The Wichita Falls Independent School District's Board of Trustees met Tuesday to discuss possible changes to the district's Choice Program.
Superintendent Dr. John Frossard said his staff is in the process of reviewing every aspect of the WFISD, and the Choice Program could use some updating. He said, "I heard a number of concerns that we may be over crowding particular schools or we may be strengthening certain schools at the expense of other schools. I've been here long enough to see billboards of schools recruiting students to choose them, that's a little bit unusual. The goal for me is to have all of our schools be worthy of consideration and for a parent to be comfortable with their child being in any of our schools."
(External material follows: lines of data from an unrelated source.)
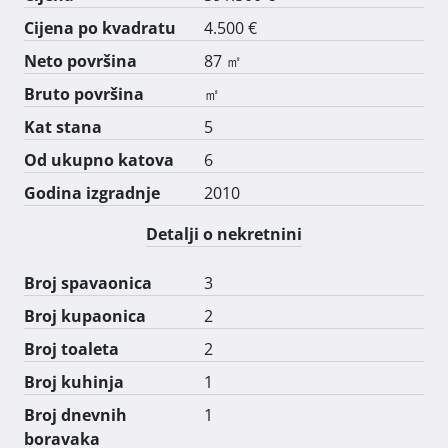
Cijena po kvadratu
4.500 €
Moguća je kupnja garažnog parkirnog mjesta.

Neto površina
87 ㎡
Za dodatne informacije i dogovor oko razgledavanja, 
Bruto površina
㎡
slobodno se javite. 
Kat stana
5
Od ukupno katova
6
Godina izgradnje
2010
Detalji o nekretnini
Broj spavaonica
3
Broj kupaonica
2
Broj toaleta
2
Broj kuhinja
1
Broj dnevnih
1
boravaka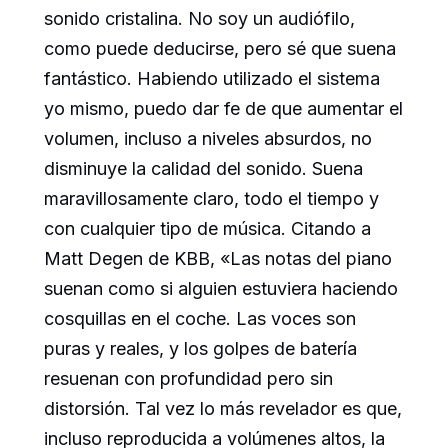
sonido cristalina. No soy un audiófilo,
como puede deducirse, pero sé que suena
fantástico. Habiendo utilizado el sistema
yo mismo, puedo dar fe de que aumentar el
volumen, incluso a niveles absurdos, no
disminuye la calidad del sonido. Suena
maravillosamente claro, todo el tiempo y
con cualquier tipo de música. Citando a
Matt Degen de KBB, «Las notas del piano
suenan como si alguien estuviera haciendo
cosquillas en el coche. Las voces son
puras y reales, y los golpes de batería
resuenan con profundidad pero sin
distorsión. Tal vez lo más revelador es que,
incluso reproducida a volúmenes altos, la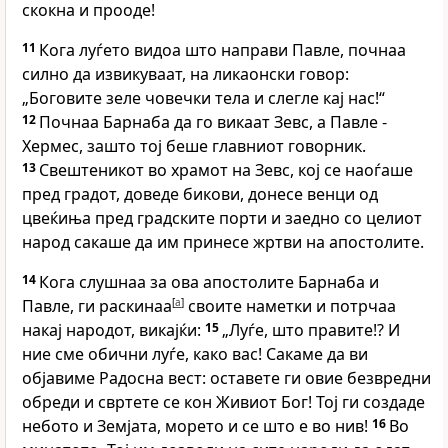
скокна и прооде!
11
Кога луѓето видоа што направи Павле, почнаа
силно да извикуваат, на ликаонски говор:
„Боговите зеле човечки тела и слегле кај нас!“
12
Почнаа Барнаба да го викаат Зевс, а Павле -
Хермес, зашто тој беше главниот говорник.
13
Свештеникот во храмот на Зевс, кој се наоѓаше
пред градот, доведе бикови, донесе венци од
цвеќиња пред градските порти и заедно со целиот
народ сакаше да им принесе жртви на апостолите.
14
Кога слушнаа за ова апостолите Барнаба и
Павле, ги раскинаа
[
a
]
своите наметки и потрчаа
накај народот, викајќи:
15
„Луѓе, што правите!? И
ние сме обични луѓе, како вас! Сакаме да ви
објавиме Радосна вест: оставете ги овие безвредни
обреди и свртете се кон Живиот Бог! Тој ги создаде
небото и Земјата, морето и се што е во нив!
16
Во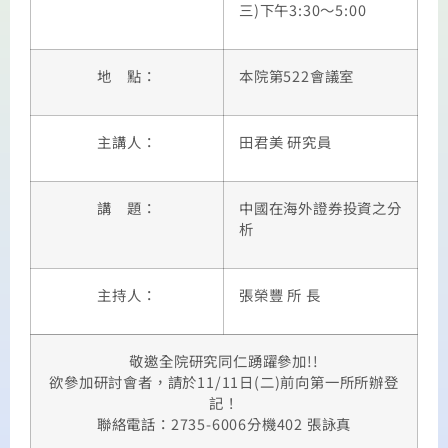
三)下午3:30～5:00
地 點：
本院第522會議室
主講人：
田君美 研究員
講 題：
中國在海外證券投資之分
析
主持人：
張榮豐 所 長
敬邀全院研究同仁踴躍參加!!
欲參加研討會者，請於11/11日(二)前向第一所所辦登
記！
聯絡電話：2735-6006分機402 張詠真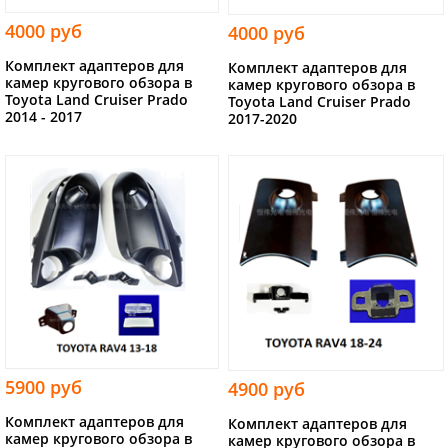
4000 руб
4000 руб
Комплект адаптеров для
Комплект адаптеров для
камер кругового обзора в
камер кругового обзора в
Toyota Land Cruiser Prado
Toyota Land Cruiser Prado
2014 - 2017
2017-2020
5900 руб
4900 руб
Комплект адаптеров для
Комплект адаптеров для
камер кругового обзора в
камер кругового обзора в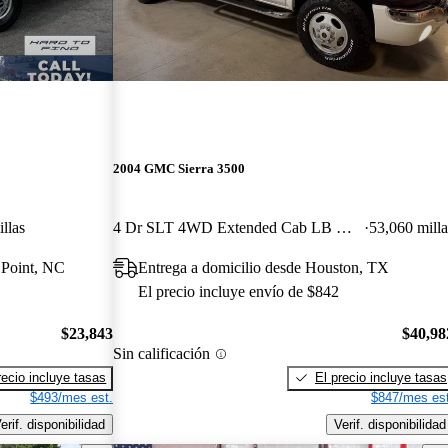
2004 GMC Sierra 3500
llas
4 Dr SLT 4WD Extended Cab LB DRW
53,060 milla
 Point, NC
Entrega a domicilio desde Houston, TX
El precio incluye envío de $842
$23,843
$40,98
Sin calificación
recio incluye tasas
El precio incluye tasas
$493/mes est.
$847/mes est
erif. disponibilidad
Verif. disponibilidad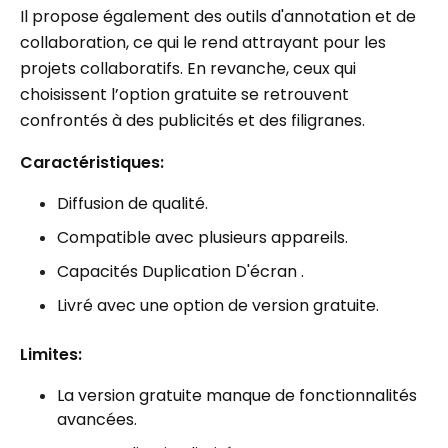
Il propose également des outils d'annotation et de
collaboration, ce qui le rend attrayant pour les
projets collaboratifs. En revanche, ceux qui
choisissent l’option gratuite se retrouvent
confrontés à des publicités et des filigranes.
Caractéristiques:
Diffusion de qualité.
Compatible avec plusieurs appareils.
Capacités Duplication D'écran .
Livré avec une option de version gratuite.
Limites:
La version gratuite manque de fonctionnalités
avancées.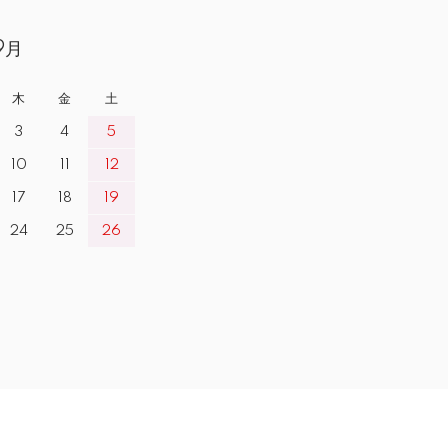
9月
木
金
土
3
4
5
10
11
12
17
18
19
24
25
26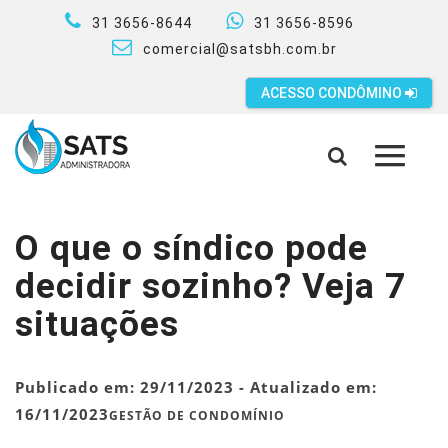
31 3656-8644
31 3656-8596
comercial@satsbh.com.br
ACESSO CONDÔMINO
MENU
O que o síndico pode
decidir sozinho? Veja 7
situações
Publicado em:
29/11/2023
- Atualizado em:
16/11/2023
GESTÃO DE CONDOMÍNIO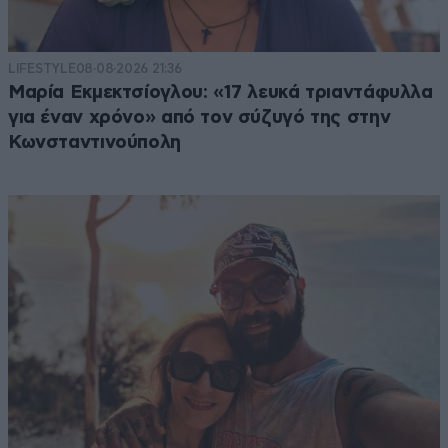
LIFESTYLE
08·08·2026 21:36
Μαρία Εκμεκτσίογλου: «17 λευκά τριαντάφυλλα
για έναν χρόνο» από τον σύζυγό της στην
Κωνσταντινούπολη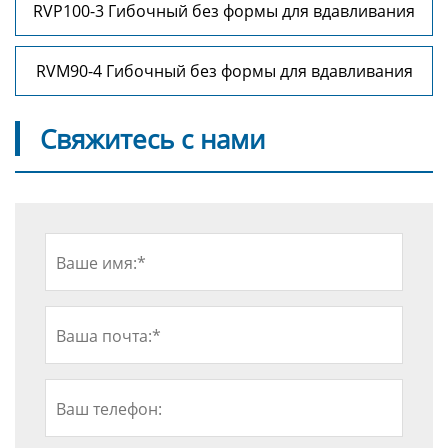
RVP100-3 Гибочный без формы для вдавливания
RVM90-4 Гибочный без формы для вдавливания
Свяжитесь с нами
School Board President Kevin Goldstein said, "Effectively what has happened is we have certain schools that are meeting capacity. For the first time we may have to tell some of our kids they're not going to get their first choice." Goldstein drew a distinction between the Choice Program and another Item on the agenda: Choice Busing.
Choice Bussing is a financial issue that could be addressed separately from the overall Choice Program. If busses are rolled back the district could save around $200,000 but the responsibility of getting kids to their choice schools, falls to the parents.
Goldstein said, "I think that the parent is going to have to bear some of that cost going forward. If they live outside that attendance zone or that school zone and they want their kid to go there, they're going to have to bear that cost because we would not be able to afford that going forward."
Doctor Frossard added that they're expecting a major reduction in the amount of State reimbursement for travel. He said, "I think we're going to have to consider the choice bussing just for financial reasons and surprisingly that hasn't been quite as controversial as I thought it would be."
Both men stressed the most important thing is to get the youth of Wichita Falls the best education possible in a safe environment. The Board also discussed facility improvements and consolidations, but like the Choice discussions, no action was taken. Goldstein said he hopes to have answers for parents, and students anxious to find out where they'll be going to school, by early next year.